▶ ВЫБРАННЫЙ ОТРЫВОК

┄┄┄┄┄┄┄┄┄┄

С Корчным у меня связано немало тяжелых минут, черных мыслей, разочарований и отчаяния. Но я бы не хотел этого забыть – ведь это такая же равноправная часть моей жизни, как и все остальные. И я не в претензии к Корчному: он был таким, какой он есть, не хуже и не лучше; и я всегда принимал его таким, каким он был; пытался понять… и даже простить все то зло, которое он мне причинил, – пытался, хотя это и очень трудно. И кое-чего в этом смысле достиг: в моем сердце нет к нему ненависти. Есть жалость. Есть сожаление: будь он другим, не столь вздорным и циничным, его жизнь сложилась бы куда счастливей. Но это сожаление по поводу Корчного-человека, а Корчной-шахматист реализовался вполне. Реализовался ровно настолько, насколько хватило его сил и таланта.

┄┄┄┄┄┄┄┄┄┄

▶ ИСХОДНЫЕ ДАННЫЕ
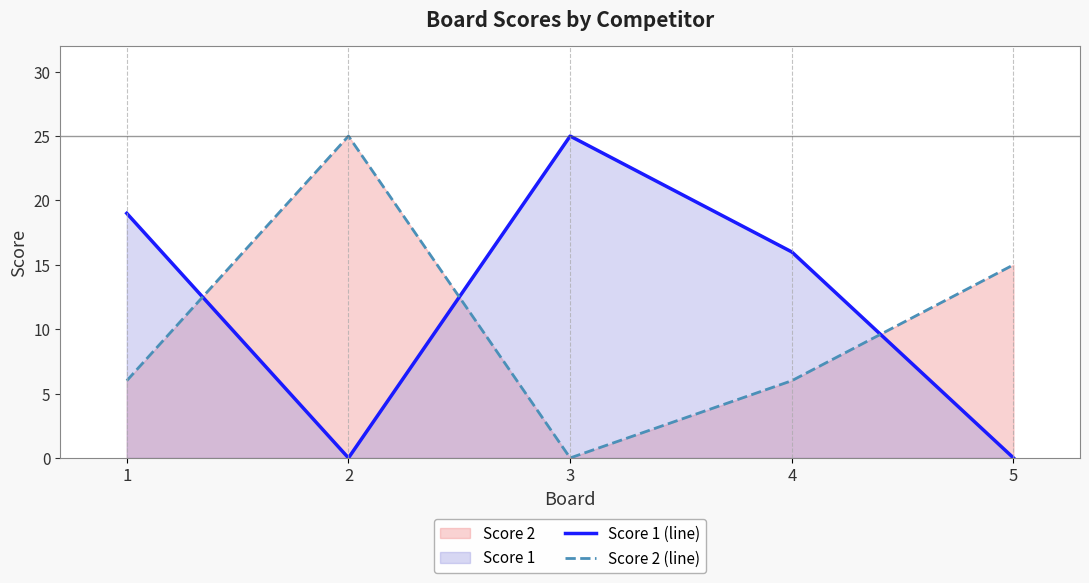

Reading left to right, list all the values displayed in this chart.

Score 1 (line): 19	0	25	16	0
Score 2 (line): 6	25	0	6	15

┄┄┄┄┄┄┄┄┄┄

▶ ЗАДАНИЕ 1
Почему в отрывке о Корчном рассказчик не хотел бы забыть тяжелые минуты, связанные с ним? Ответьте в одном–трех предложениях.
▶ ЗАДАНИЕ 2
Продолжите отрывок о Корчном после его последнего предложения.

▶ ОЖИДАЕМЫЙ ОТВЕТ 1
Рассказчик не хочет забывать эти минуты, потому что считает их такой же равноправной частью своей жизни, как и все остальные.

▶ ОЖИДАЕМЫЙ ОТВЕТ 2
В шахматах он получил все, вот только чемпионом мира не был. Не судьба! Вначале этот орех был ему просто не по зубам; потом – когда зубы окрепли – оказалось, что еще крепче они у Спасского и Петросяна; когда же он и их превзошел – появился я… Это были лучшие его годы, но я рос быстрее, чем он креп. Я на этом настаиваю, потому что не раз приходилось слышать, мол, Корчному не повезло, что он встретил меня, когда его лучшая игра была уже позади. Ничего подобного! Лучшие годы Корчного приходятся именно на борьбу со мной, но я был сильнее, доказал это сразу и подтверждал свое превосходство еще много, много раз. Подтверждал игрой. Подтверждал в борьбе. И мне удивительно, что он до сих пор не может понять, что не люди, не обстоятельства – шахматы нас рассудили.
Я уже упоминал, как впервые увидел его. Это было во время сеанса одновременной игры, которой Корчной давал во Дворце культуры тракторного завода. Мне было десять лет; желающих сыграть – слишком много; поэтому мы с Сашей Колышкиным сели за одну доску. Из короткой и не вполне вразумительной лекции, которую прочел перед сеансом Корчной, я понял лишь одно: сейчас никто в шахматы толком играть не умеет, в них процветают зубрежка и безнравственность; и он, Корчной, мог бы добиться куда большего, но мешают козни и естественное отвращение к нечистоплотным соперникам, которых не выбираешь, которых посылает шахматная судьба.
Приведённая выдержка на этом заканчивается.